The availability of the draft Btau3.1, and more recently the Btau4.0, assemblies of the bovine genome, which include sequence data derived from skim sequencing of a large number of BACs from the CHORI-240 library, provides an opportunity to determine the integrity of the BAC fingerprinting, BAC end sequencing and full BAC sequencing. In addition, it should also be possible to identify the most likely procedure during which a problem occurred. All three sets of data are incomplete, the Btau3.1 genome assembly is only a draft assembly, not all BACs have been fingerprinted and of those that have, not all have been included in contigs.

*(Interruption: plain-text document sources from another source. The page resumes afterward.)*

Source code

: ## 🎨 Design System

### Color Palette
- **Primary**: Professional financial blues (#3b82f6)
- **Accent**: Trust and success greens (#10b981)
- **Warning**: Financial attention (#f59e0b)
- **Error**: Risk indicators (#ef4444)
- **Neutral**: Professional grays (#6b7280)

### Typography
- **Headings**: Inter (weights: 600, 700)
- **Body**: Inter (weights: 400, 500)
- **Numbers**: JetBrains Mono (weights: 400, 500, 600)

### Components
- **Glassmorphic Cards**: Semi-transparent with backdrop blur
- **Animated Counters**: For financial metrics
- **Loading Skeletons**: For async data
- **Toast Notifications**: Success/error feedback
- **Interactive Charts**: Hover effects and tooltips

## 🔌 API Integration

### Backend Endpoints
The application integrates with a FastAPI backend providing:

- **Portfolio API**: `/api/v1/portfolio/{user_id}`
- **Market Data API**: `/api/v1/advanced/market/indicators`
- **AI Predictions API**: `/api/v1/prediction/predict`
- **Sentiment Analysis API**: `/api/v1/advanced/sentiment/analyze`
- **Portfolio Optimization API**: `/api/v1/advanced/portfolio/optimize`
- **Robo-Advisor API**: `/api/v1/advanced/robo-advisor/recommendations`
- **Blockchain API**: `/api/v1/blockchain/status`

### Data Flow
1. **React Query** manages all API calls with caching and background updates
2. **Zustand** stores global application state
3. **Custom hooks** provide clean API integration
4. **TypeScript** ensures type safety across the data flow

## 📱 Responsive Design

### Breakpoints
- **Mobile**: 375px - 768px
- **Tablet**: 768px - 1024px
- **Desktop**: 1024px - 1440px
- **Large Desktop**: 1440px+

Finally many BACs have only one or even no BES reads available (Table ). By comparing the positions of the same BACs in the genome assembly, using the BESs and other non-BES data from the same BAC, and in the BAC fingerprint based genome, BACs can be divided into groups on the basis of consistency between the various combinations of the three datasets (Fig. ). The challenge is to develop a methodology that enables the identification of problems and to make predictions about BACs for which we only have incomplete information. The high level of automation in the processing of the samples and the use of multi-channel pipettes etc. may help us do this since we might expect patterns of problematic BACs to be identifiable and thereby allowing us to make predictions based on patterns. Sporadic problems will be harder to detect and impossible to predict at the level of individual BACs.
Numbers of fingerprinted and end sequenced BACs
Diagrammatic representation of the multi-way analysis of the BAC fingerprint map, BAC-end sequences and BAC sequences.
Here we undertake the three way comparison of BAC-based genomic datasets using the International Bovine BAC Mapping and Genome Sequencing Consortia datasets.